Regional ministries of economy and employment handle the applications so it’s important to pick the region for the business (Brussels, Wallonia or Flanders region.) There is no minimum investment by law, but authorities make it clear that entrepreneurs must engage in professional activity and contribute to the Belgian economy. This is a strict requirement. It takes about six months to get a residence permit. Investors can live in Belgium and have their families join them. After five years of uninterrupted legal stay, entrepreneurs can qualify for permanent residence or Belgian citizenship. Overall, Belgium is an attractive spot to relocate because of its central location within European Union and the country’s business-friendly spirit, immigration experts say.
To become a Belgian citizen, one must live in the country for at least five years and show true attachments to the country such as knowledge of one of the national languages, and participation in economic and social life. Local municipalities manage applications for citizenship. Fees and timelines vary on case-to-case basis and local municipality rules.
The process starts with an application for a professional card, which includes a business plan that is strictly scrutinized by authorities. In general, it takes about six months to secure residency.
Belgian residents and citizens can travel through the Schengen area without a Schengen visa. Belgian residents and citizens are also members of the European Union and can move and live freely around EU countries.

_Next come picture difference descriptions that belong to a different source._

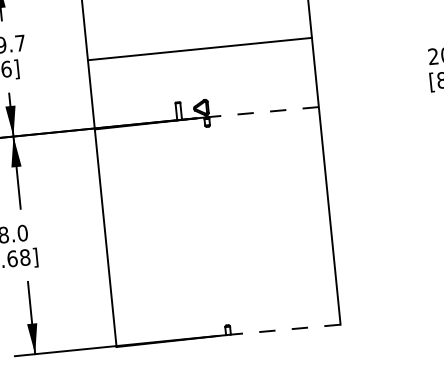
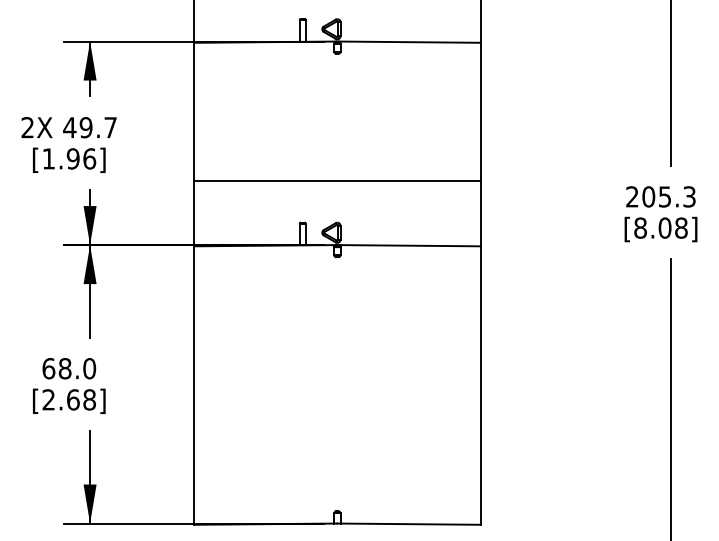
line: (199, 48) -> (337, 180), moved
line: (263, 111) -> (409, 245), dashed -> solid
line: (284, 330) -> (409, 524), dashed -> solid

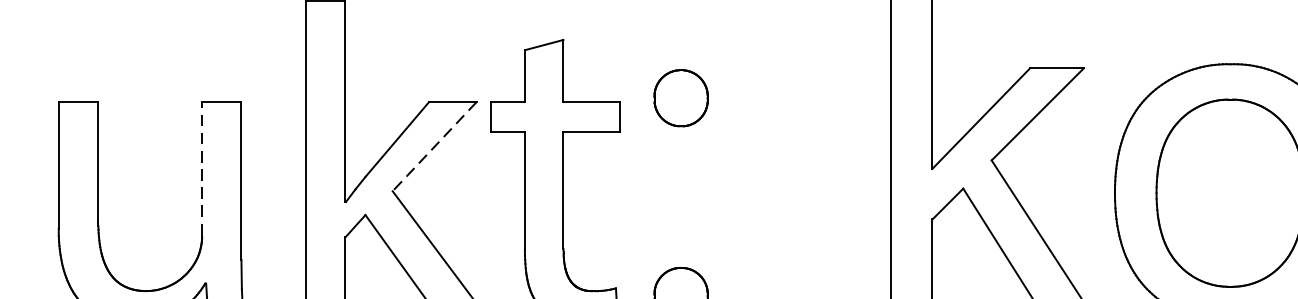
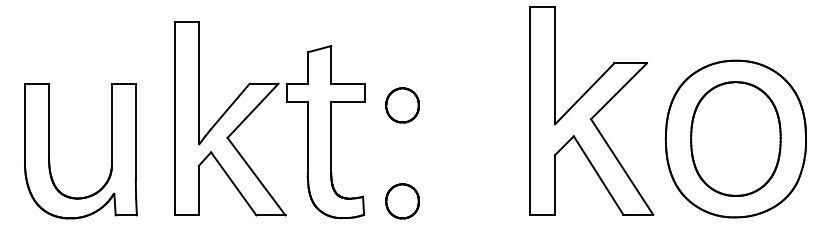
part: (680, 98) -> (402, 105), moved
line: (433, 147) -> (252, 111), dashed -> solid
line: (201, 167) -> (111, 123), dashed -> solid

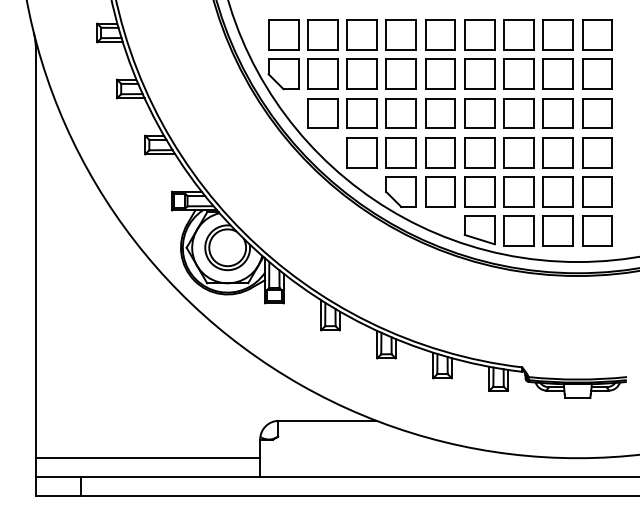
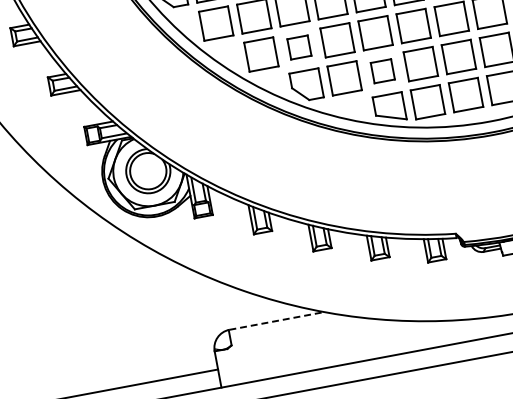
part: (400, 152) -> (298, 47), size x0.7
part: (479, 191) -> (382, 70), size x0.7
line: (327, 420) -> (276, 320), solid -> dashed

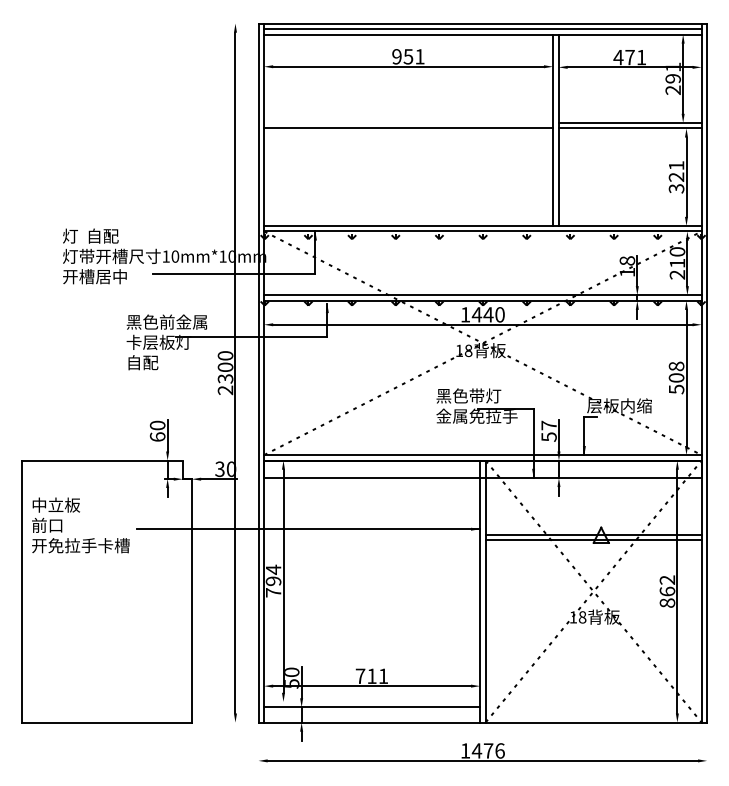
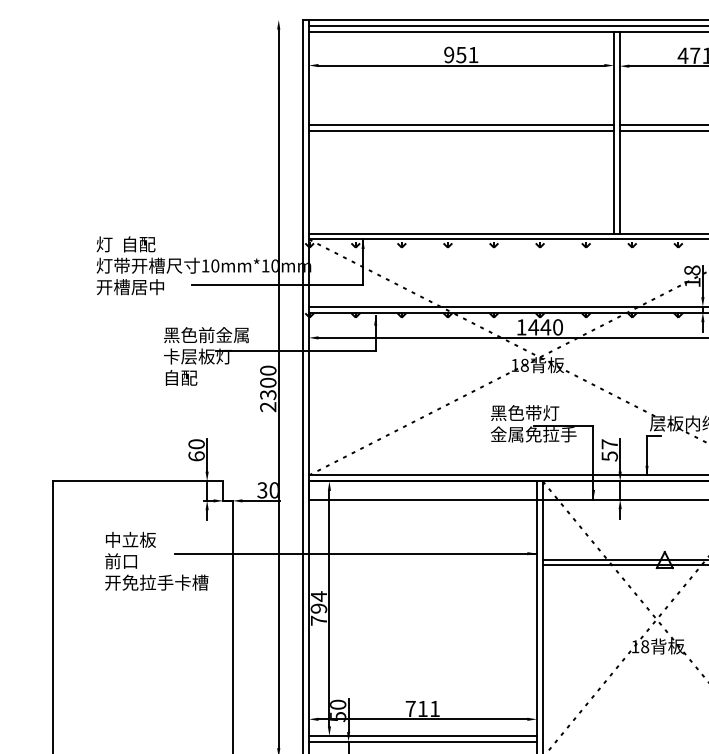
line: (408, 122) -> (461, 124), added
text: (80, 525) -> (156, 561), moved
line: (372, 701) -> (423, 735), added

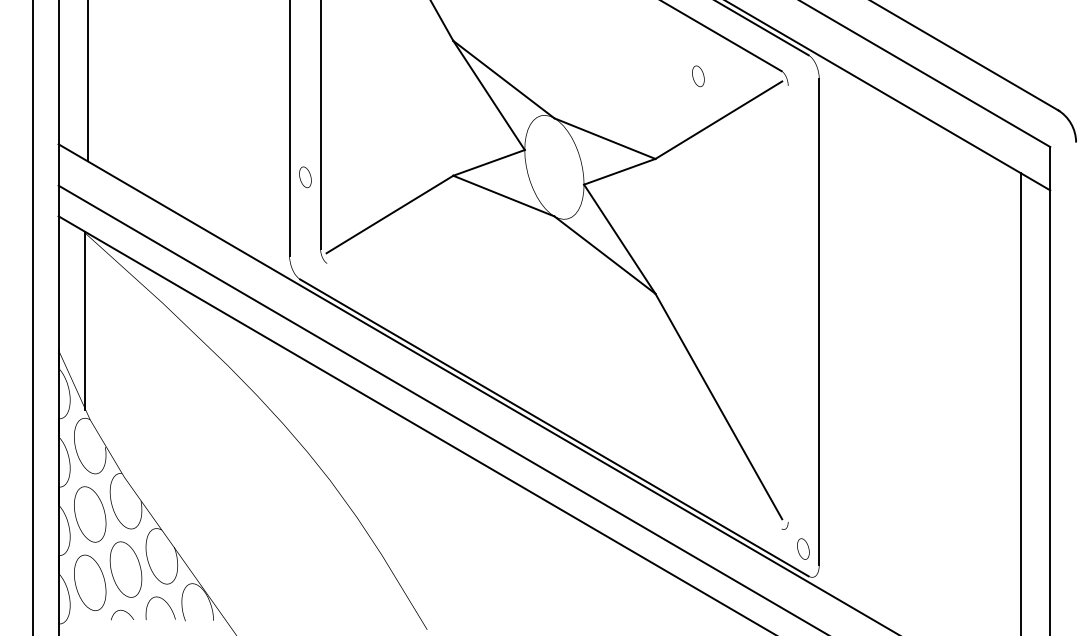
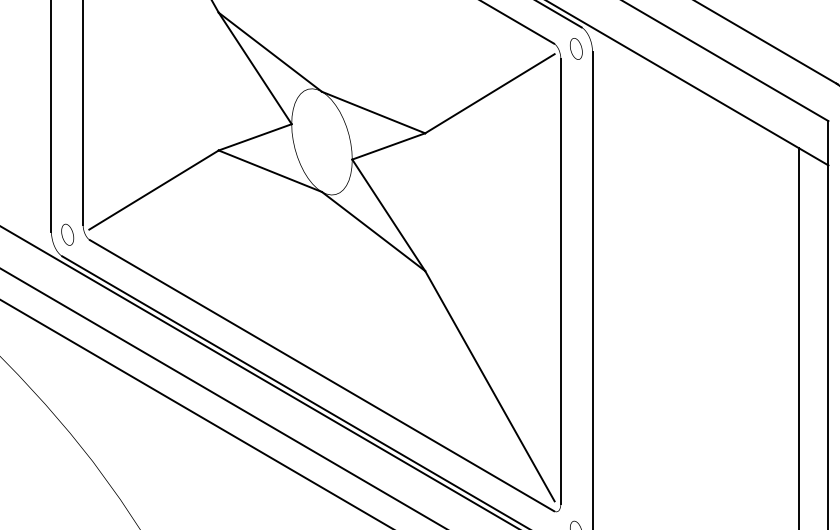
part: (698, 76) -> (576, 49), moved
part: (305, 177) -> (67, 234), moved
line: (788, 303) -> (561, 280), added
line: (554, 395) -> (322, 374), added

Belgium is known as a key international and economic player because of its geographical location, ports and other transport systems, tax incentives and highly skilled multilingual workforce among other things. The country is friendly to migrants, which accounts for its multicultural and multilingual population (French, Dutch and German are the official languages). Brussels is home to many European institutions and referred to as the capital of Europe.
Because Belgium doesn’t have a typical residency-by-investment program, there is no set amount entrepreneurs must spend and there are no government fees. Securing residency is possible without significant costs through the process of getting the professional card and proving that the business set up by the applicant is directly benefiting Belgian economy.